What is needed: Render every line of the data below as a JSON list of strings, one string per line, skipping blank lines. Leave the picture lines out of the answer.

(Boxed element data)
========================================================================

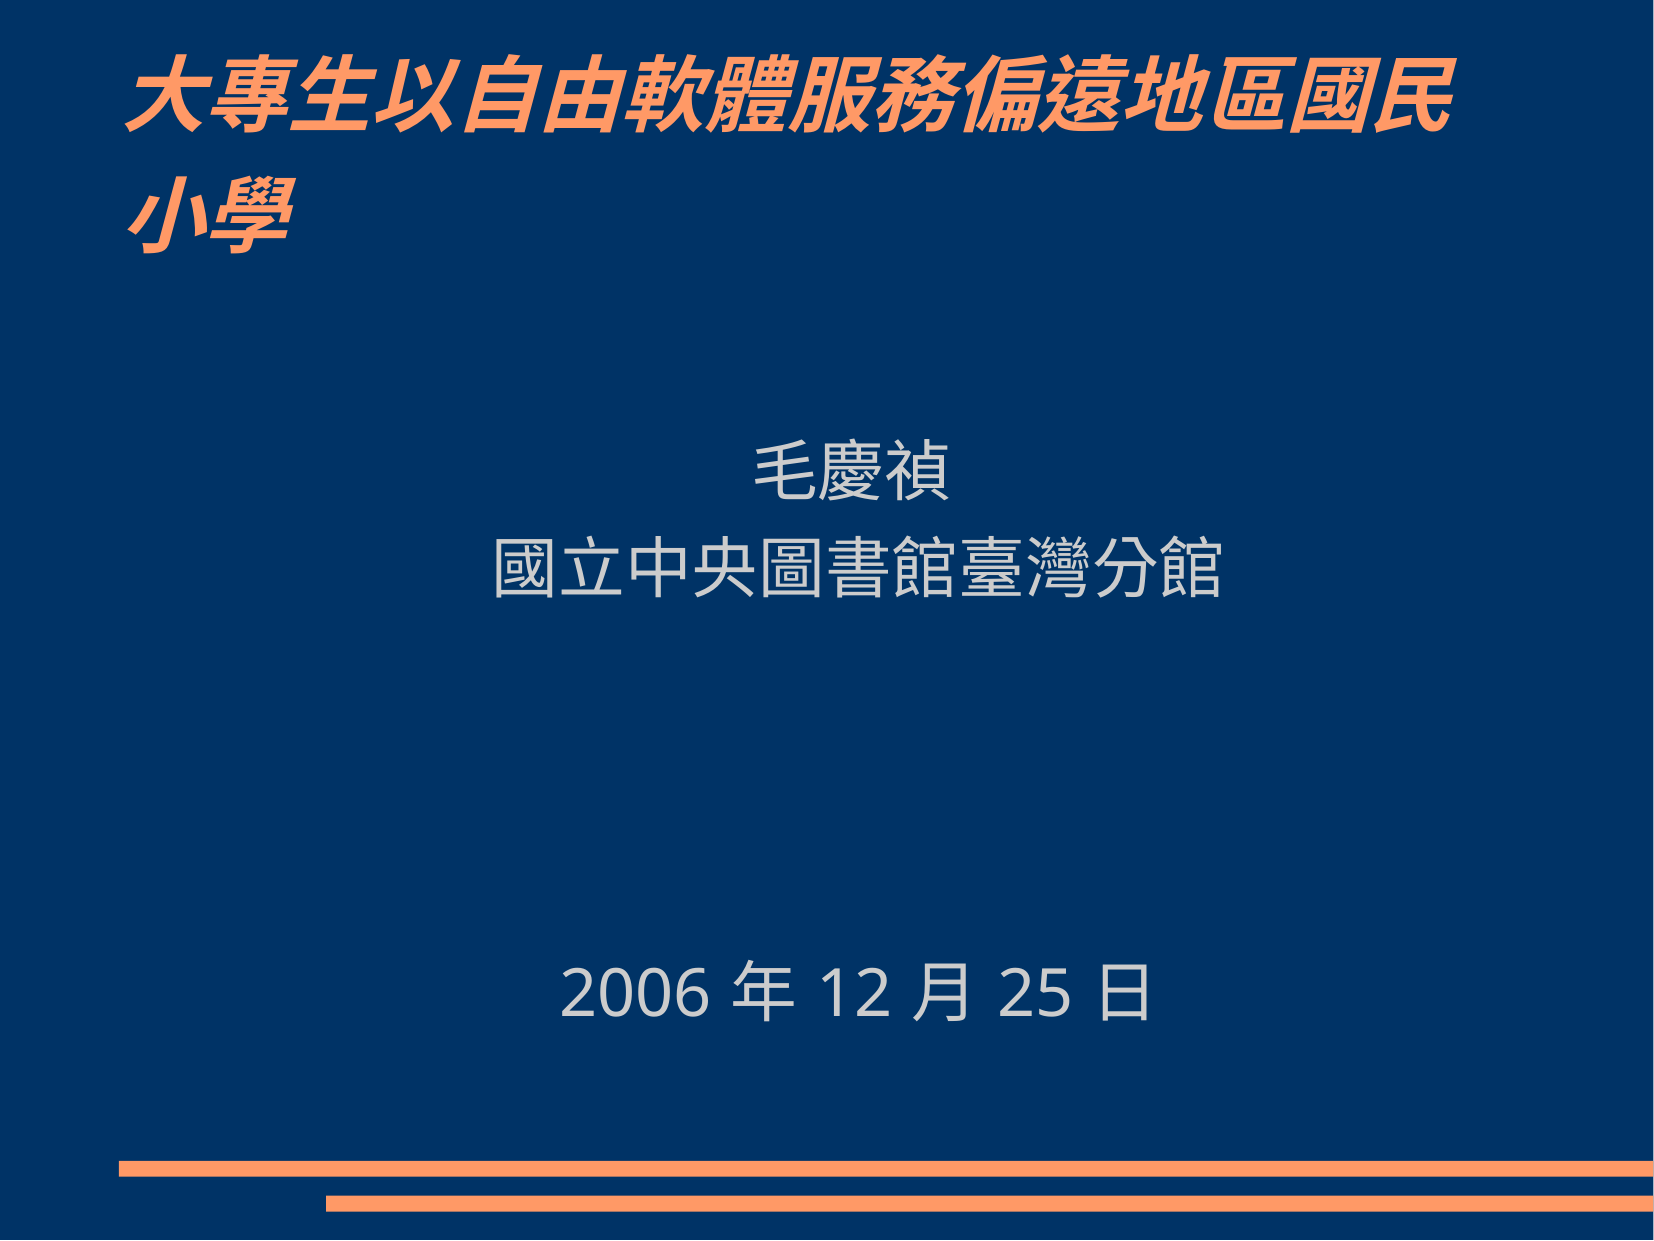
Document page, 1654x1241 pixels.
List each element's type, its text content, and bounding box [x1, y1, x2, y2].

subtitle 毛慶禎 國立中央圖書館臺灣分館 2006年12月25日 [121, 322, 1561, 1132]
title 大專生以自由軟體服務偏遠地區國民小學 [121, 46, 1534, 254]
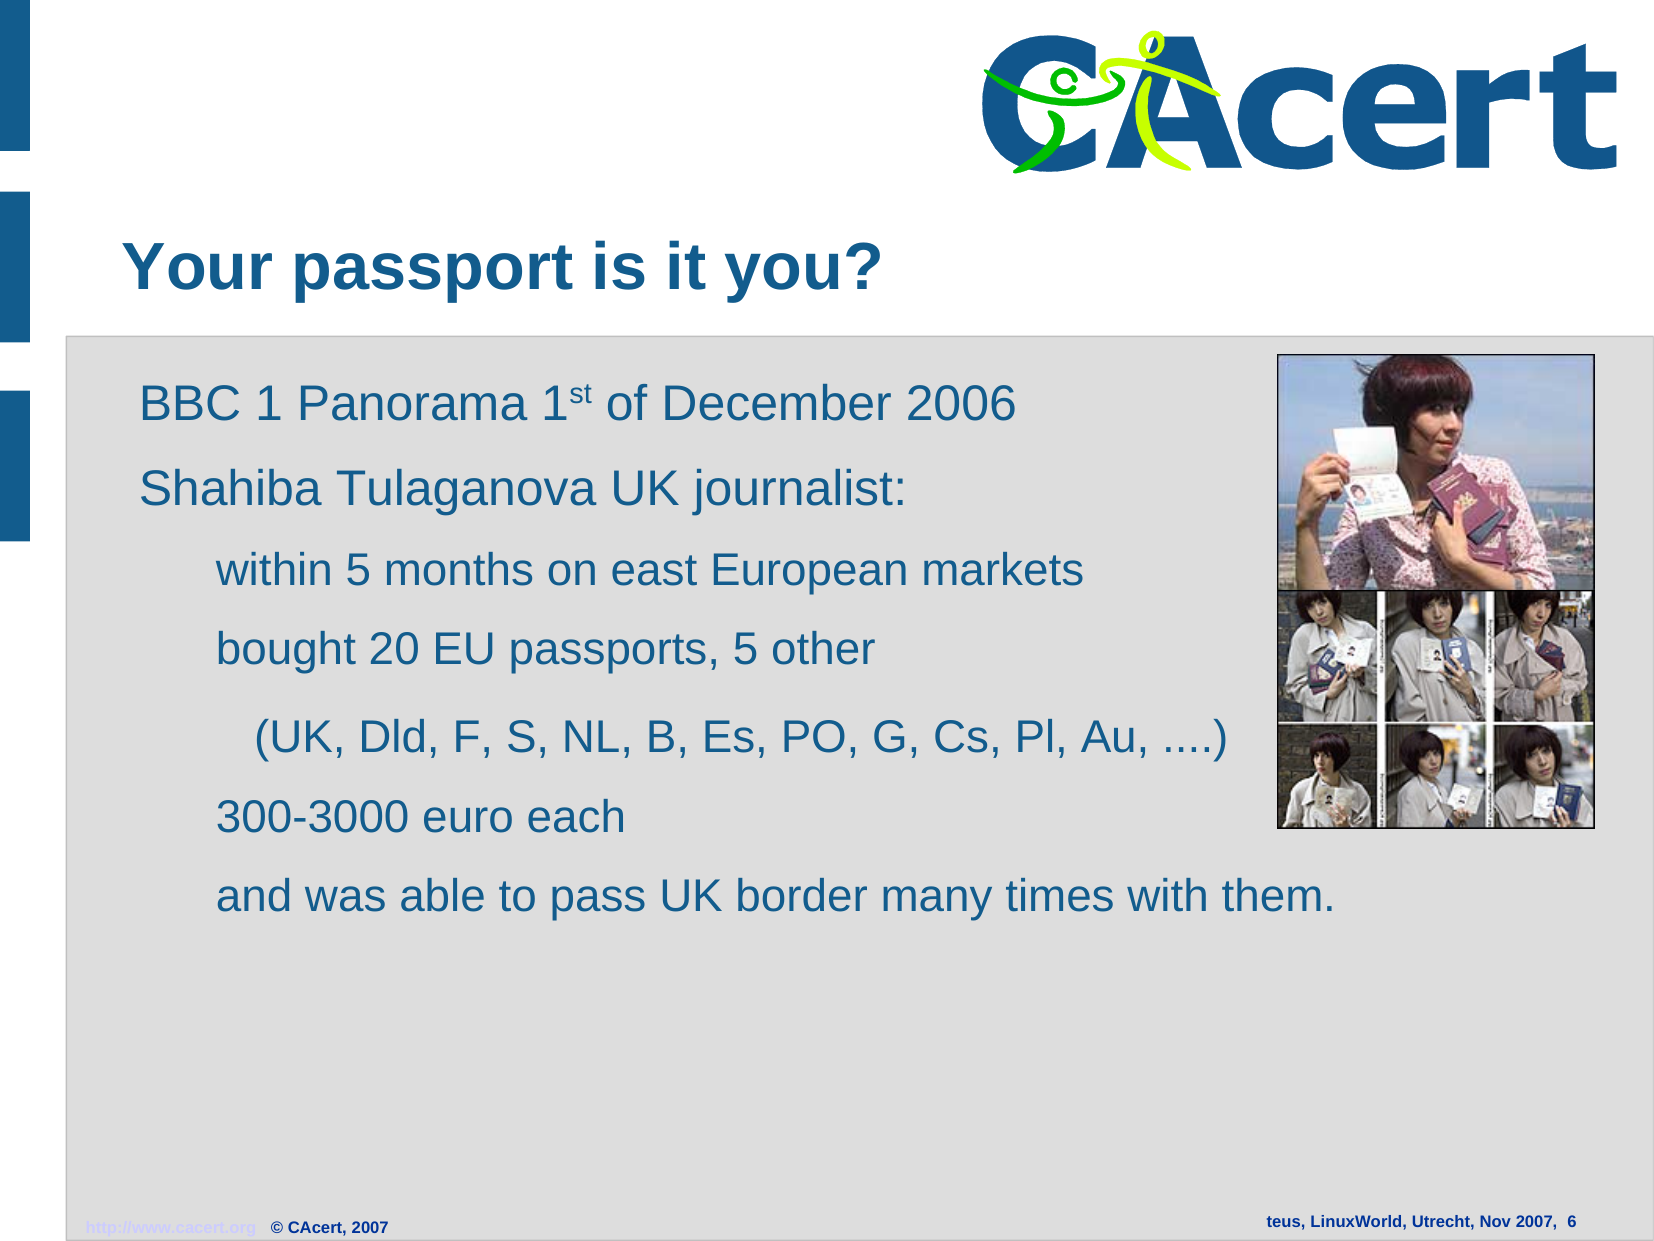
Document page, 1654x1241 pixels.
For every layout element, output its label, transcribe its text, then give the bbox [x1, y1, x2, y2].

picture [1277, 354, 1595, 829]
title Your passport is it you? [121, 184, 1534, 309]
list BBC 1 Panorama 1st of December 2006 Shahiba Tulaganova UK journalist: within 5 months on east European markets bought 20 EU passports, 5 other (UK, Dld, F, S, NL, B, Es, PO, G, Cs, Pl, Au, ....)‏ 300-3000 euro each and was able to pass UK border many times with them. [121, 344, 1534, 1112]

========================================================================

Worked solution:
[
  "Document page, 1654x1241 pixels.",
  "List each element's type, its text content, and bounding box [x1, y1, x2, y2].",
  "subtitle 毛慶禎 國立中央圖書館臺灣分館 2006年12月25日 [121, 322, 1561, 1132]",
  "title 大專生以自由軟體服務偏遠地區國民小學 [121, 46, 1534, 254]",
  "Document page, 1654x1241 pixels.",
  "For every layout element, output its label, transcribe its text, then give the bbox [x1, y1, x2, y2].",
  "picture [1277, 354, 1595, 829]",
  "title Your passport is it you? [121, 184, 1534, 309]",
  "list BBC 1 Panorama 1st of December 2006 Shahiba Tulaganova UK journalist: within 5 months on east European markets bought 20 EU passports, 5 other (UK, Dld, F, S, NL, B, Es, PO, G, Cs, Pl, Au, ....)‏ 300-3000 euro each and was able to pass UK border many times with them. [121, 344, 1534, 1112]"
]